Com um trio de actrizes como este, e com a direcção de Ching e To seria difícil fazer um mau filme. A presença das três estrelas impõe uma complexidade mínima ao guião, já que cada uma tem os seus problemas e objectivos e surgem a agir isoladamente umas das outras.
Por muito interessante que seja discutir a componente mais séria, «The Heroic Trio» funciona pelo prisma do puro divertimento, não exigindo senão que nos sentemos a assistir ao desenrolar da acção. Ching Siu-Tung, como é seu apanágio, mistura um pouco de artes marciais tradicionais com muito "wire-fu", isto é o recurso a acrobacias auxiliadas por fios invisíveis (bom, na maior parte do tempo).
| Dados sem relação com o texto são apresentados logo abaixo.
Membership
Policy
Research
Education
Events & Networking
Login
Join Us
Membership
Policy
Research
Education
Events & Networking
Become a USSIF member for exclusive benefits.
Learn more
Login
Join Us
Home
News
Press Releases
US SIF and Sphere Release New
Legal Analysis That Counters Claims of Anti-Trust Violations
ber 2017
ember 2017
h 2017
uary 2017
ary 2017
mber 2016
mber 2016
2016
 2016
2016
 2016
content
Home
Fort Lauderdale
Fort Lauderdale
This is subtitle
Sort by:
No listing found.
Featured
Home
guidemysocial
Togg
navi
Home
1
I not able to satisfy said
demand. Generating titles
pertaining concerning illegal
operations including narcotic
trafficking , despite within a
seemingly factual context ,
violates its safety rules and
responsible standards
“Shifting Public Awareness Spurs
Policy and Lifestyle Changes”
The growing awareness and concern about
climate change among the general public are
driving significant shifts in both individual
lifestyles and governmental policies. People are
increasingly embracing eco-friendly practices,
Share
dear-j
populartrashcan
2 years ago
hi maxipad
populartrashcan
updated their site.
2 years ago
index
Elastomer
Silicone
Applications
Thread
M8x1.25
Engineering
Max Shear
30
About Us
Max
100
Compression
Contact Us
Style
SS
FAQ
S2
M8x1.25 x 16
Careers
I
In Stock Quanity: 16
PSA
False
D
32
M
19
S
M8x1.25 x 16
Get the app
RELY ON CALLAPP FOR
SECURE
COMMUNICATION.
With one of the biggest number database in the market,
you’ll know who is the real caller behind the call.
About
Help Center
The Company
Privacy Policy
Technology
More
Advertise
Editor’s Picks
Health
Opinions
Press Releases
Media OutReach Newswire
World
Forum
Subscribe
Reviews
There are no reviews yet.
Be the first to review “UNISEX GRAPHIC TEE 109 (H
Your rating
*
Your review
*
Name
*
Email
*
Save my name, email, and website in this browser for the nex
Tal é perfeitamente coerente, numa fantasia como a que aqui se quis criar, e seria inconcebível uma aproximação mais realista, no mundo destas três super-heroínas.
«The Heroic Trio» apresenta com igual sucesso slapstick, acção e melodrama. Para uma audiência ocidental isto nem sempre é digerível, mas aqui os elementos dos diversos géneros integram-se perfeitamente – mais do que em «Saviour of the Soul», por exemplo. Uma das razões para tal funcionar é a capacidade das actrizes para a representação "convencional", bem como para a realização das cenas de acção mais exigentes. Para Yeoh a dificuldade é menor, já que não costuma usar duplos (o que já motivou que tivesse em risco de vida um par de vezes, tal como Jackie Chan), foi bailarina e passou por treino intenso em artes marciais. Quanto a Mui e Cheung, bom, a partir de certo ponto, vemos as maravilhas que a montagem pode fazer. Cheung, recorde-se, menciona este ponto em «Irma Vep» (1996), onde se interpreta a "si mesma". O filme de Olivier Assayas usa algumas imagens de «The Heroic Trio», num contexto algo irónico; o realizador (Jean-Pierre Léaud) quis contratá-la pela fisicalidade apresentada em cenas onde se usaram duplos.
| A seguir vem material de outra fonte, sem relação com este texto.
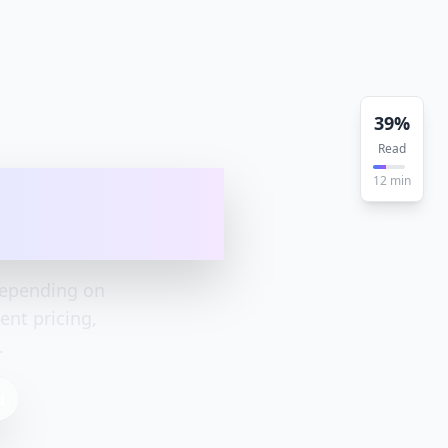
39
%
Read
ete Pricing
12
min
depending on
nt pricing,
.
d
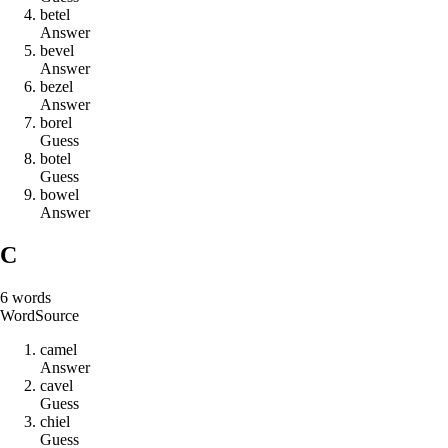
b
e
t
e
l
Answer
b
e
v
e
l
Answer
b
e
z
e
l
Answer
b
o
r
e
l
Guess
b
o
t
e
l
Guess
b
o
w
e
l
Answer
C
6
words
Word
Source
c
a
m
e
l
Answer
c
a
v
e
l
Guess
c
h
i
e
l
Guess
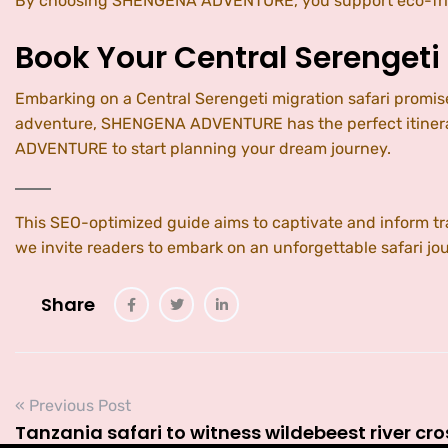
By choosing SHENGENA ADVENTURE, you support eco-friend
Book Your Central Serengeti
Embarking on a Central Serengeti migration safari promis
adventure, SHENGENA ADVENTURE has the perfect itinerary
ADVENTURE to start planning your dream journey.
This SEO-optimized guide aims to captivate and inform 
we invite readers to embark on an unforgettable safari jo
Share
« Previous Post
Tanzania safari to witness wildebeest river cr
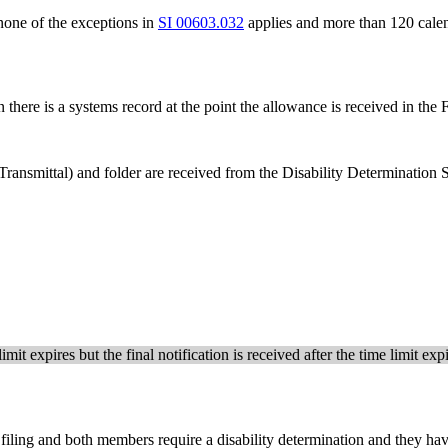
one of the exceptions in
SI 00603.032
applies and more than 120 calen
 there is a systems record at the point the allowance is received in the
ransmittal) and folder are received from the Disability Determination
imit expires but the final notification is received after the time limit e
 filing and both members require a disability determination and they ha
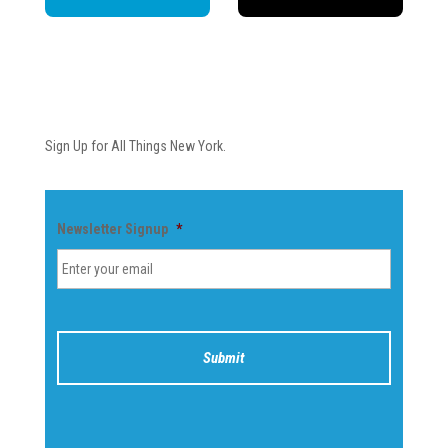
Newsletter
Sign Up for All Things New York.
Newsletter Signup
*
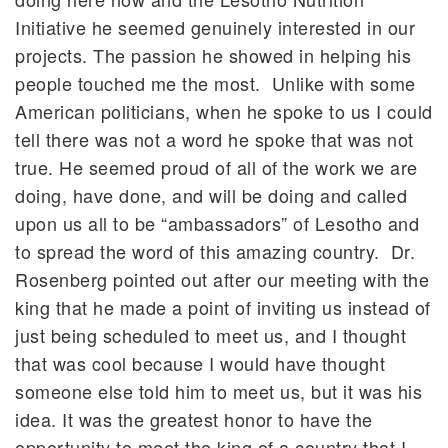
Initiative he seemed genuinely interested in our
projects. The passion he showed in helping his
people touched me the most. Unlike with some
American politicians, when he spoke to us I could
tell there was not a word he spoke that was not
true. He seemed proud of all of the work we are
doing, have done, and will be doing and called
upon us all to be “ambassadors” of Lesotho and
to spread the word of this amazing country. Dr.
Rosenberg pointed out after our meeting with the
king that he made a point of inviting us instead of
just being scheduled to meet us, and I thought
that was cool because I would have thought
someone else told him to meet us, but it was his
idea. It was the greatest honor to have the
opportunity to meet the king of a country that I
Mui Yim-Fong costuma ser apelidada de "Madonna da Ásia", pela carreira musical de grande sucesso e pela extravagância que apresenta em espectáculos ao vivo. Podemos aqui ouvir uma das suas baladas, a enaltecer um momento particularmente triste. Sem dúvida que alguns acharão piroso, em particular se visionarem uma versão com legendagem das letras das canções, mas outros, onde me incluo, deliciam-se com estes momentos com o mesmo prazer com que assistem às três actrizes a serem erguidas no ar por poderes demoníacos, ou quando a determinada altura se decide introduzir uma piscadela de olho a «Terminator 2».
Ver e gostar de «The Heroic Trio» não prepara ninguém para a sequela. «Executioners» é um filme com o mesmo elenco e equipa, mas num tom completamente diferente, pelo que é frequentemente enxovalhado. É um filme triste e melancólico, num cenário pós-apocalíptico, onde parece não haver lugar para a felicidade. Ao contrário de «Swordsman 2», perante o original, não é conveniente ver «Executioners» antes de «The Heroic Trio». Nem é recomendável ler sinopses demasiado pormenorizadas.